Si à l’issue de ces échanges, le médecin du travail constate qu’aucune mesure d’aménagement, d’adaptation ou de transformation du poste de travail n’est possible et que l’état de santé du travailleur justifie un changement de poste, l’inaptitude peut être constatée, après une seule visite. Le délai de quinze jours précédemment obligatoire entre les deux visites étant source de contentieux – nullité du licenciement prononcé après une seule visite ou en cas de non-respect du délai de deux semaines entre les deux visites – la procédure est simplifiée, comme l’avaient demandé les médecins du travail. « Je ne vois pas en quoi la situation pouvait évoluer en quinze jours. Une seule visite suffit, cela relève du bon sens », estime également Jean-Paul Charlez, président de l’ANDRH.

Au final, les licenciements pour inaptitude pourront être déclarés plus rapidement, et en même temps, la procédure forcera les échanges du médecin du travail avec l’employeur et les salariés. Cela sonne la fin des avis d’inaptitude succincts, qui obligeaient la direction à revenir vers le médecin du travail pour obtenir des compléments d’informations. « L’idée est de supprimer l’étape d’aller-retour pour les employeurs qui devront présenter les postes envisagés pour le reclassement », estime Marion Ayadi, avocat associé au cabinet Raphaël Avocats. « Jusqu’à présent, 60 % des avis d’inaptitude se faisaient sans étude de poste », constate par ailleurs Jacques Darmon, médecin du travail à l’hôpital de l’Hôtel-Dieu, à Paris.

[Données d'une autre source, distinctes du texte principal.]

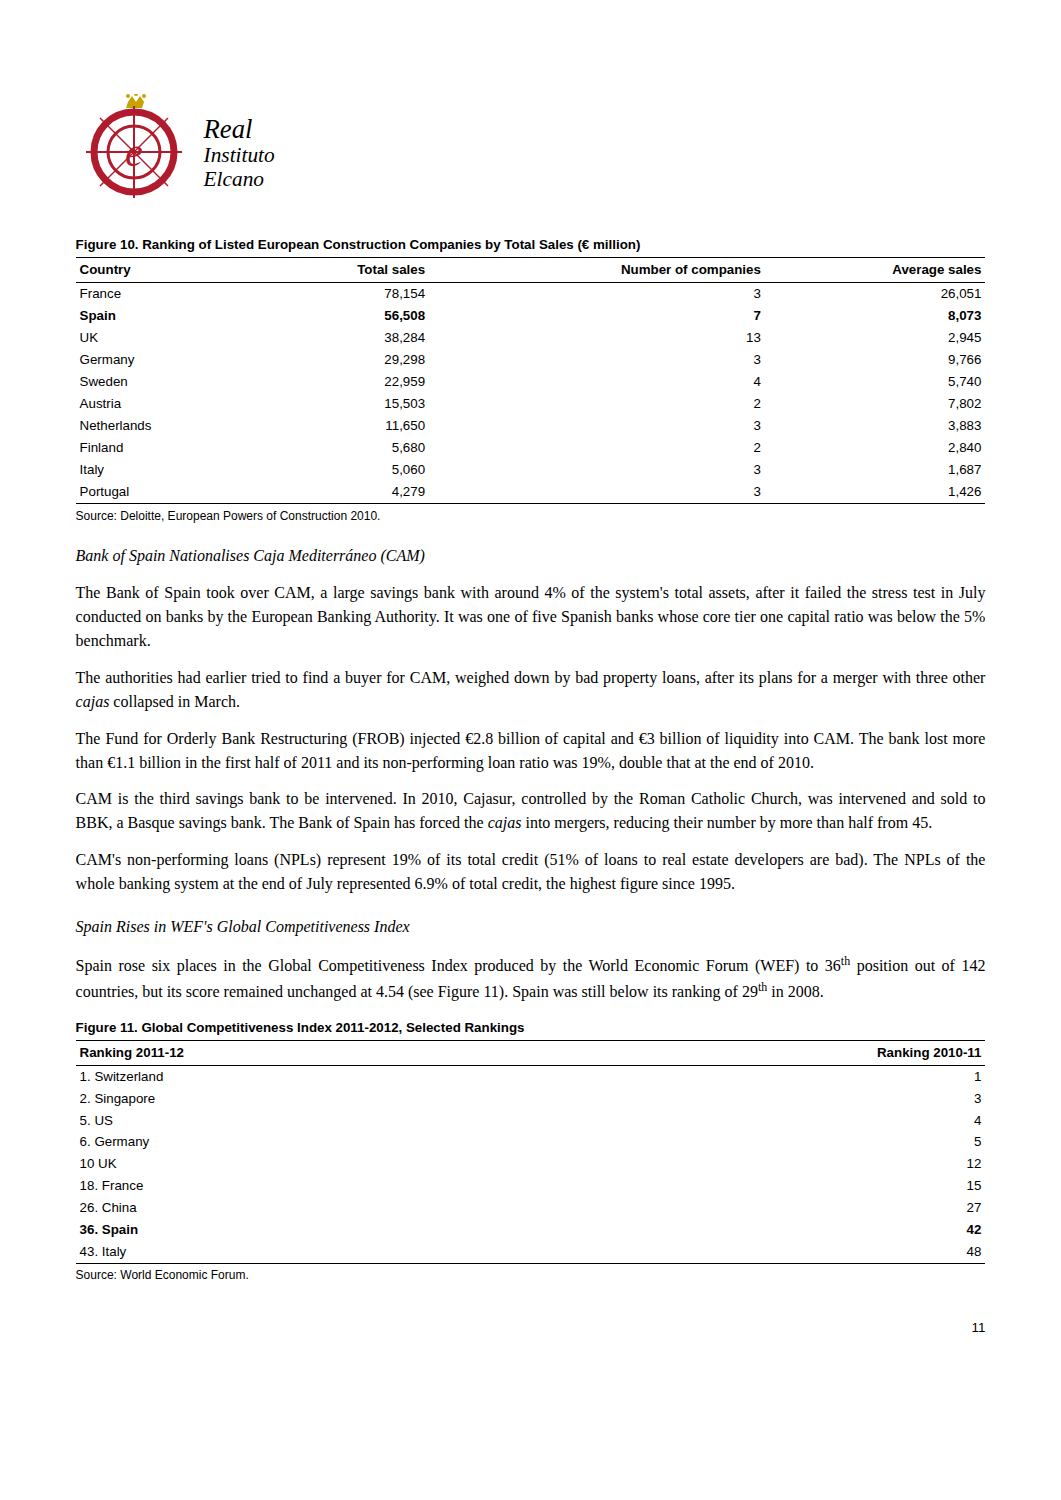| e | Real Instituto Elcano |
Figure 10. Ranking of Listed European Construction Companies by Total Sales (€ million)
| Country | Total sales | Number of companies | Average sales |
| --- | --- | --- | --- |
| France | 78,154 | 3 | 26,051 |
| Spain | 56,508 | 7 | 8,073 |
| UK | 38,284 | 13 | 2,945 |
| Germany | 29,298 | 3 | 9,766 |
| Sweden | 22,959 | 4 | 5,740 |
| Austria | 15,503 | 2 | 7,802 |
| Netherlands | 11,650 | 3 | 3,883 |
| Finland | 5,680 | 2 | 2,840 |
| Italy | 5,060 | 3 | 1,687 |
| Portugal | 4,279 | 3 | 1,426 |
Source: Deloitte, European Powers of Construction 2010.
Bank of Spain Nationalises Caja Mediterráneo (CAM)
The Bank of Spain took over CAM, a large savings bank with around 4% of the system's total assets, after it failed the stress test in July conducted on banks by the European Banking Authority. It was one of five Spanish banks whose core tier one capital ratio was below the 5% benchmark.
The authorities had earlier tried to find a buyer for CAM, weighed down by bad property loans, after its plans for a merger with three other cajas collapsed in March.
The Fund for Orderly Bank Restructuring (FROB) injected €2.8 billion of capital and €3 billion of liquidity into CAM. The bank lost more than €1.1 billion in the first half of 2011 and its non-performing loan ratio was 19%, double that at the end of 2010.
CAM is the third savings bank to be intervened. In 2010, Cajasur, controlled by the Roman Catholic Church, was intervened and sold to BBK, a Basque savings bank. The Bank of Spain has forced the cajas into mergers, reducing their number by more than half from 45.
CAM's non-performing loans (NPLs) represent 19% of its total credit (51% of loans to real estate developers are bad). The NPLs of the whole banking system at the end of July represented 6.9% of total credit, the highest figure since 1995.
Spain Rises in WEF's Global Competitiveness Index
Spain rose six places in the Global Competitiveness Index produced by the World Economic Forum (WEF) to 36th position out of 142 countries, but its score remained unchanged at 4.54 (see Figure 11). Spain was still below its ranking of 29th in 2008.
Figure 11. Global Competitiveness Index 2011-2012, Selected Rankings
| Ranking 2011-12 | Ranking 2010-11 |
| --- | --- |
| 1. Switzerland | 1 |
| 2. Singapore | 3 |
| 5. US | 4 |
| 6. Germany | 5 |
| 10 UK | 12 |
| 18. France | 15 |
| 26. China | 27 |
| 36. Spain | 42 |
| 43. Italy | 48 |
Source: World Economic Forum.
11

Consultation des délégués du personnel

Autre nouveauté de la loi, l’employeur devra consulter les délégués du personnel au sujet des offres de reclassement en cas d’inaptitude. Auparavant, c’était seulement le cas quand l’inaptitude était d’origine professionnelle. Cette origine, parfois difficile à faire reconnaître, n’est plus prise en compte pour déterminer si la saisine des DP est nécessaire ou non. De la même façon, l’employeur devra dans tous les cas exposer au salarié par écrit les raisons pour lesquelles un reclassement est jugé impossible, qu’il souffre d’une maladie d’origine professionnelle ou non. Idem, la loi prévoit que le médecin du travail puisse formuler des indications sur l’aptitude du salarié à bénéficier d’une formation le préparant à occuper un poste adapté, que l’inaptitude soit d’origine professionnelle, comme c’était déjà le cas auparavant, ou non professionnelle. « Cela unifie et simplifie la procédure », traduit Philippe Rogez, avocat associé au cabinet Raphaël Avocats. La distinction de l’origine de la pathologie n’a plus lieu d’être, seul l’état du salarié compte afin d’éviter de multiplier les différentes procédures et de simplifier la démarche de reclassement.

Une réforme de la contestation unanimement contestée

C’est le volet raté, la grande déception de la réforme. Avant la loi, la contestation de l’avis d’inaptitude se réglait en envoyant un courrier à l’inspection du travail dans un délai de deux mois. À compter du 1er janvier 2017, l’employeur ou le salarié devront saisir le conseil des Prud’hommes en référé. Résultat, « c’est beaucoup plus impressionnant, les salariés contesteront encore moins », anticipe Jacques Darmon, médecin du travail. Déjà, le rapport Issindou rendu en mai 2015, qui a posé les grandes lignes de la modernisation de la médecine du travail, indiquait que seuls 0,016 % des avis rendus faisaient l’objet d’une contestation. Ce même rapport préconisait de mettre en place une commission régionale composée de médecins en cas de contestation. « Cela aurait permis de déjudiciariser le contentieux et d’éviter que les décisions soient prises par un inspecteur du travail, seul », regrette Philippe Rogez, avocat associé au cabinet Raphaël Avocats.

Surtout, « les prud’hommes sont déjà embouteillés et les conseillers, non professionnels, n’ont pas de compétences en contentieux médical », regrette Jean-Michel Sterdyniak, secrétaire général du Syndicat national des professionnels de la santé au travail (SNPST). « On ne sait pas en quoi les Prud’hommes sont davantage compétents que les inspecteurs du travail sur des sujets médicaux », confirme Marion Ayadi, avocate associée au cabinet Raphaël Avocats. Une question reste en suspens : qui paiera les frais d’expertises médicales aux Prud’hommes ? Le texte reste très vague. Jusqu’à présent, la procédure était gratuite.